La gallina seguía picoteando vanamente el suelo de tierra reseca.
-Bueno -dijo Dante-. Hasta pronto.
-Espera -Mariarrosa lo tomó una vez más de la manga del sobretodo, y caminaron unos pasos hacia la gallina-. Pon la mano allí -dijo, señalando un lugar en el suelo. Dante, de rodi­llas, puso la mano allí. La gallina se acercó y con un movimien­to ligero y emitiendo un sonido electrónico que parecía más un rebuzno que un cacareo, dejó caer un reluciente huevito de oro en la palma extendida del gigante-. Con eso podrás comer unos días -dijo ella-. Y comprarte un sobretodo y un som­brero nuevos. Pero que no se entere mi padre.

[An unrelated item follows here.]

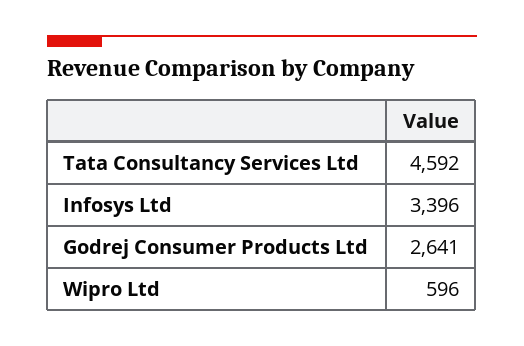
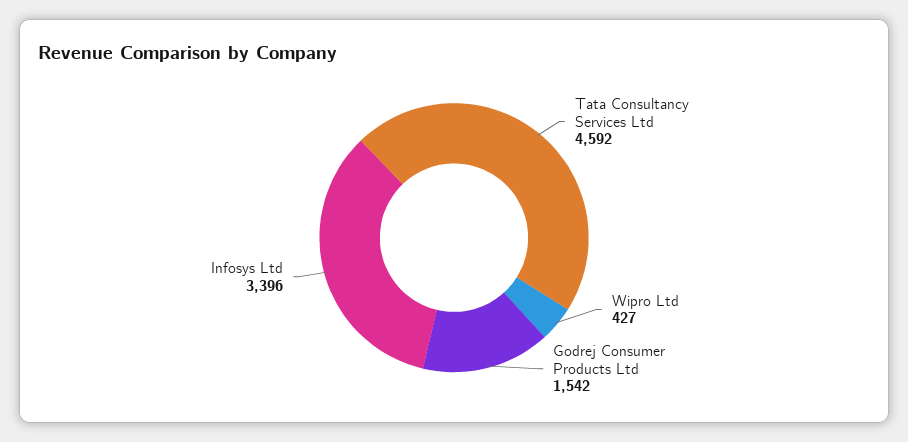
Godrej Consumer Products Ltd: 2641 -> 1542
Wipro Ltd: 596 -> 427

Dante echó a andar hacia la ciudad. Tenía demasiada cantidad de cosas en qué pensar, y no estaba acostumbrado. Tenía, ade­más, en las manos y en las ropas un suave aroma de mujer y de violetas; y tenía un sentimiento nuevo, desconocido, algo que le recordaba quizás vagamente la infancia; una infancia distante y olvidada que ahora comenzaba a revolverse peligrosamente en su memoria. Demasiado para pensar y para sentir. La mano derecha se introdujo en el bolsillo del sobretodo raído y sin que Dante se diese cuenta los dedos largos y finos limpiaron el cara­melo rojo de las hebras de lana y de tabaco, y del polvo del de­sierto que se le habían adherido, y al llegar al pueblo la capa exterior del caramelo se disolvía en su boca y un licor meloso y fuerte le acariciaba la garganta.